You may ask yourself:  How did we get here?  I would not presume to assess Mr. Brand's depth of understanding.  He seems like an extraordinarily intelligent person who has thought about the plight of the modern world, and his generation, at great length.

There are many points on the circumference of the circle with radial vectors toward the same center.  Jerry Mander's The Capitalist Papers, Clive Hamilton's Growth Fetish and Requiem for A Species, Craig Dilworth's Too Smart For Our Own Good (which Gail cites numerous times in her latest essay): The Big Duh is coming into focus now. The threat to our existence comes from the way we live.
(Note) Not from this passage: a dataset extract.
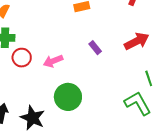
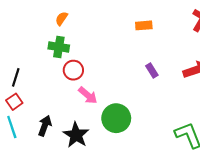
pink arrow: (53, 61) -> (88, 95), moved, turned -126

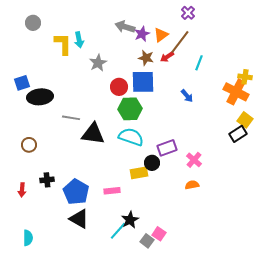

It was pretty easy, even 40 years ago, to laugh off the Club of Rome's The Limits to Growth and Paul Erlich's The Population Bomb, along with Herman Daly's Steady State Economics and the thermodynamic analysis of Barry Commoner.  Guess what, Fat Cat Capitalists, all you real-life Scrooge McDucks:  the joke's on you (and thus on us, too).  They were all right, and you were all wrong.  Dead wrong.

Naomi Klein (not to be confused with Naomi Wolff, the subject of a different interview, this one by Da Ali G), has turned her attention to global warming (tip o' the hat:  Dan).  It's a great essay, and I look forward to her book and movie to follow.  I am fascinated by such topics in the same way I would be fascinated to know, standing on a railroad track and feeling the first tremors in the rails,  whether the engine bearing down on me is a steam locomotive, an electro-diesel, or a TGV powered by good honest French nuclear power.

Revolution. Revolt.  Take off all of your clothes and live like a root-grubbing primate.   I suppose that's an approach that will make all human beings part of the One Hundred Percent.